Le texte de cette page a été corrigé et est conforme au fac-similé.

Le repos du dimanche devient obligatoire[1]. Le droit d’association n’existe pas, mais les établissemens ecclésiastiques peuvent être reconnus par le gouvernement, devenir propriétaires[2], et, tandis que les autres affiliations sont poursuivies et dissoutes, les ordres religieux se reconstituent, protégés, dans la confusion de textes contradictoires, par la bienveillance du gouvernement.

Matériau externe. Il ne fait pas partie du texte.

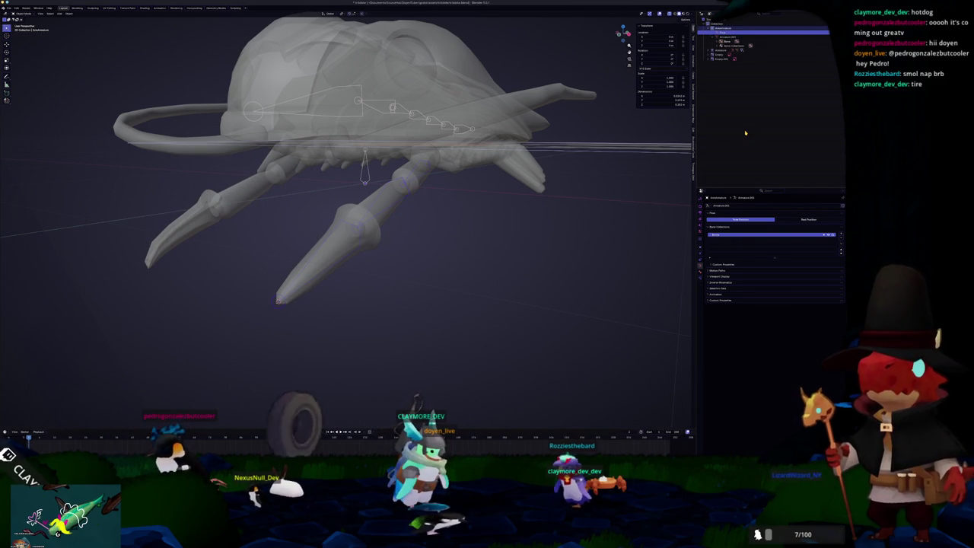
{"action": "key", "text": "Down"}
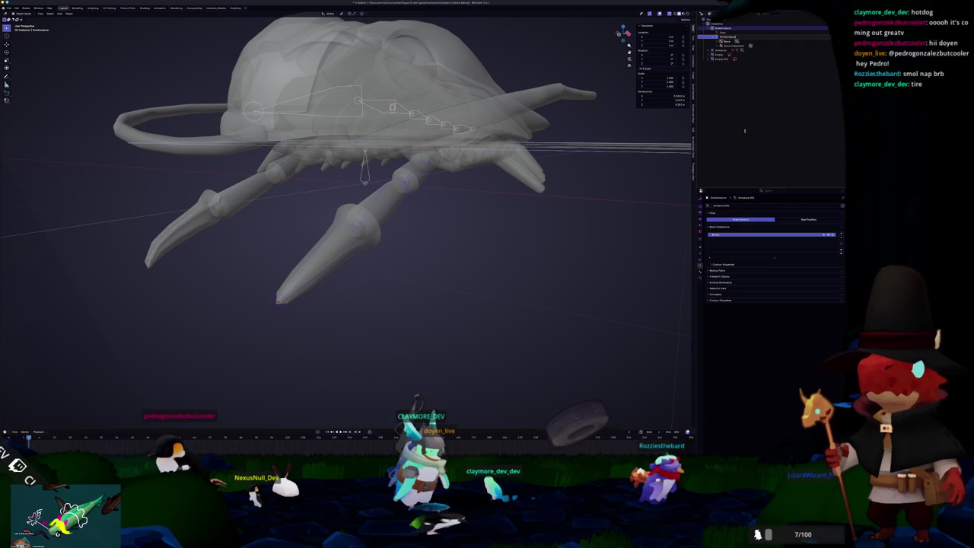
{"action": "key", "text": "Down"}
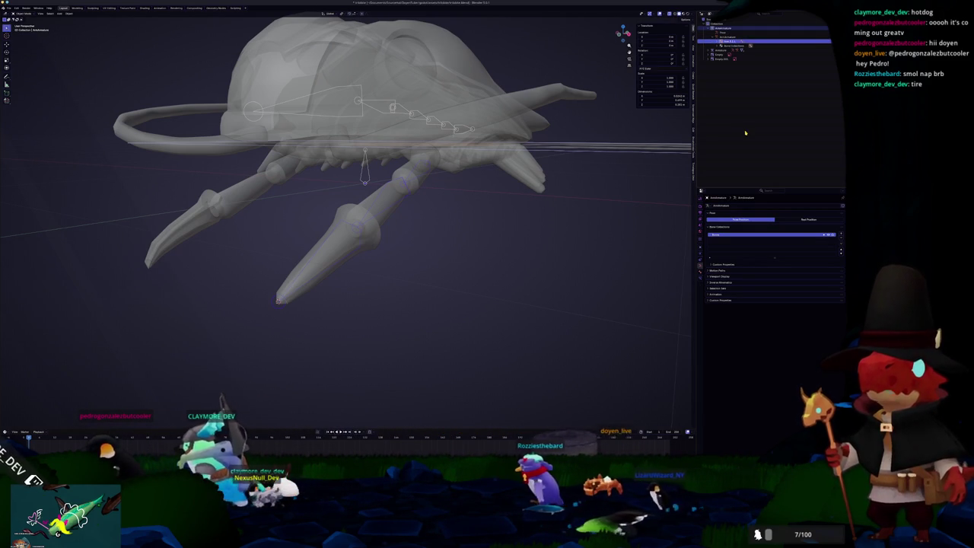
{"action": "key", "text": "Right"}
{"action": "key", "text": "Down"}
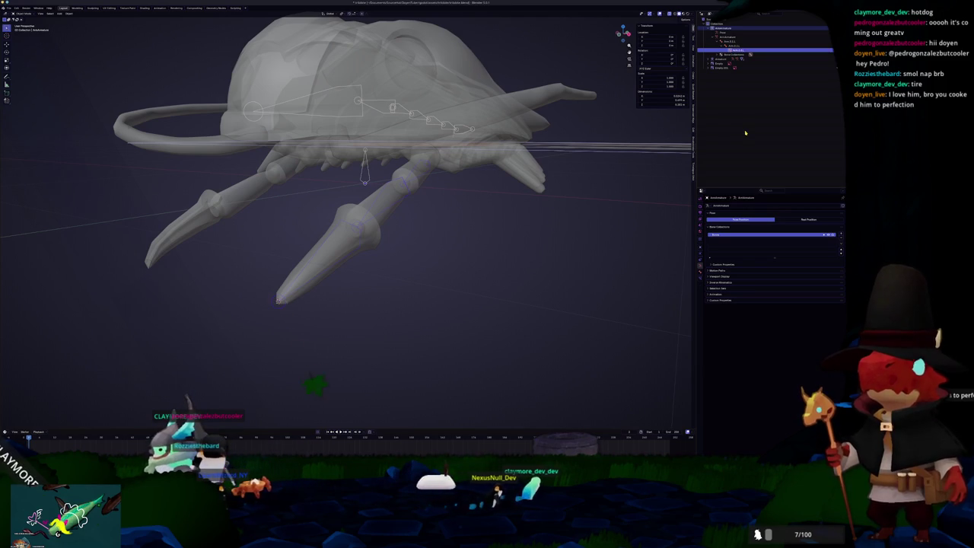
{"action": "middle_click_drag", "start_coordinate": [573, 125], "coordinate": [502, 190]}
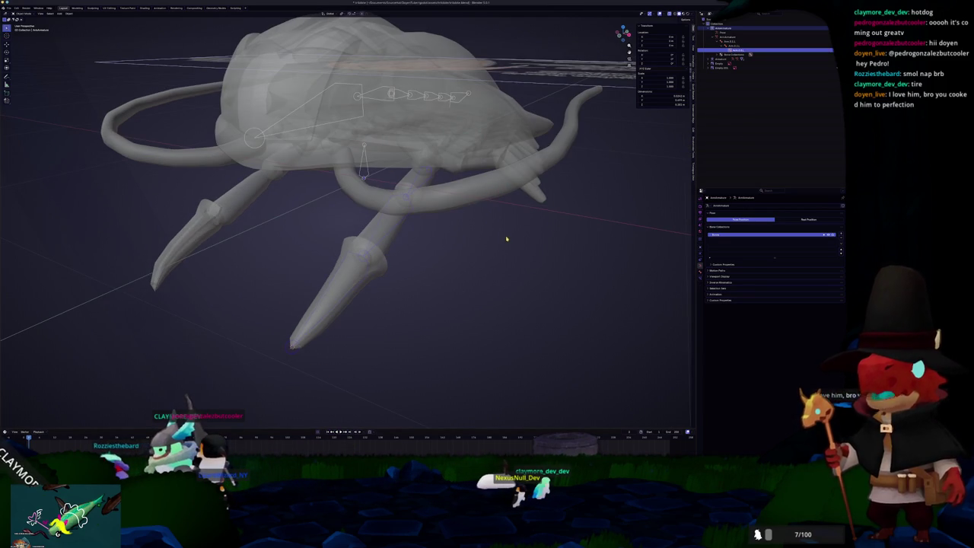
{"action": "middle_click_drag", "start_coordinate": [506, 239], "coordinate": [530, 253]}
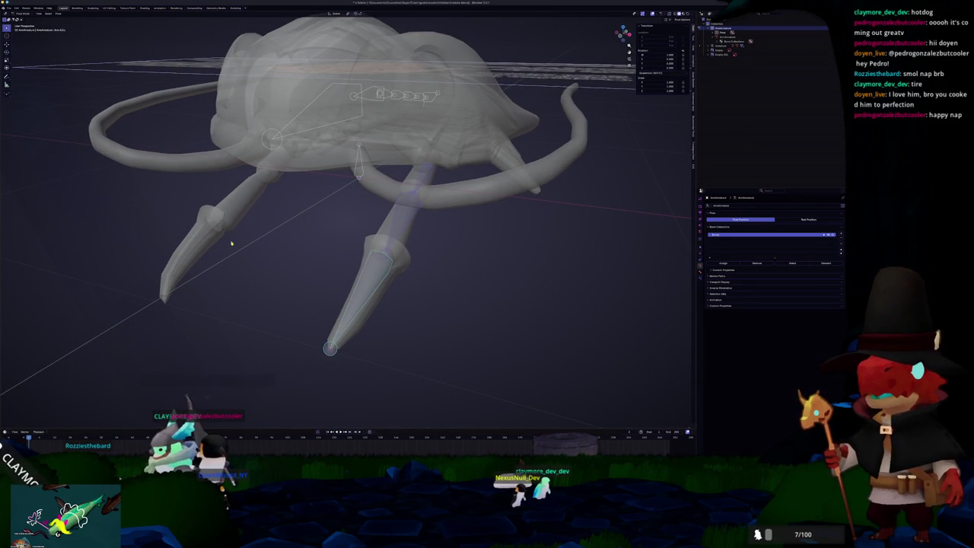
- From the front orthographic view, recalculate the leg bones' roll to Global -Z Axis
{"action": "key", "text": "KP_1"}
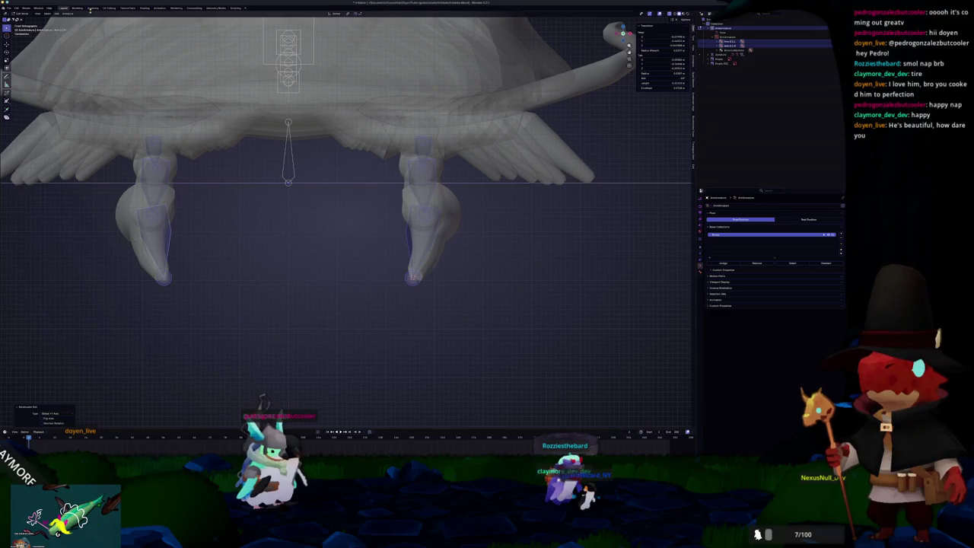
{"action": "left_click", "coordinate": [67, 14]}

L’enseignement n’est pas libre, mais des évêques sont ministres de l’instruction publique, et l’Etat partage son monopole universitaire avec l’Eglise : les religieux sont autorisés à donner l’enseignement primaire[3] ; les évêques, à instruire par des maîtres à leur choix, dans une école ecclésiastique par diocèse, les enfans qui se destinent au sacerdoce[4] ; ces petits séminaires se multiplient au-delà du nombre fixé d’abord et s’ouvrent non seulement aux futurs ecclésiastiques, mais à tous les élèves, que la piété des familles y conduit. Enfin les diocèses accrus en nombre, l’augmentation des crédits destinés aux cultes, la présence des dignitaires ecclésiastiques au Conseil d’Etat, à la Chambre haute, à la cour, les hommages publics rendus à Dieu dans les solennités nationales, attestent la foi religieuse du gouvernement. Mais en respectant l’Eglise, il la régente. Il demande aux professeurs des grands séminaires l’engagement d’enseigner les quatre articles de 1682. Il invite les évêques à concerter avec lui leurs mandemens. Le cardinal de La Tour d’Auvergne est l’objet d’un « appel comme d’abus » pour avoir, dans une lettre pastorale, demandé la suppression des articles organiques, c’est-à-dire réclamé la mesure que le roi, quelques années avant, voulait prendre. Cette censure s’exerce sur le Pape lui-même : quand Léon XII annonce au monde catholique le jubilé de 1825, le gouvernement ne laisse pas publier la bulle en France, qu’elle n’ait été examinée par le Conseil d’Etat. Et la synthèse du régime apparaît quand Charles X suit, derrière le clergé, la procession de ce jubilé pour lequel il vient de soumettre à ses légistes la majesté pontificale. Bref le pouvoir n’accorde pas à l’Église des libertés qui la rendraient indépendante ; il lui concède, sous forme de privilèges, certains partages de l’autorité qu’il garde ; il mesure l’étendue de ces faveurs à ce qu’il estimera utile pour lui, il se réserve le moyen d’accroître ou de réduire la vie

  1. Loi du 18 novembre 1814.
  2. Loi du 2 janvier 1817.
  3. Ordonnance du 29 février 1817.
  4. Ordonnance du 5 octobre 1814.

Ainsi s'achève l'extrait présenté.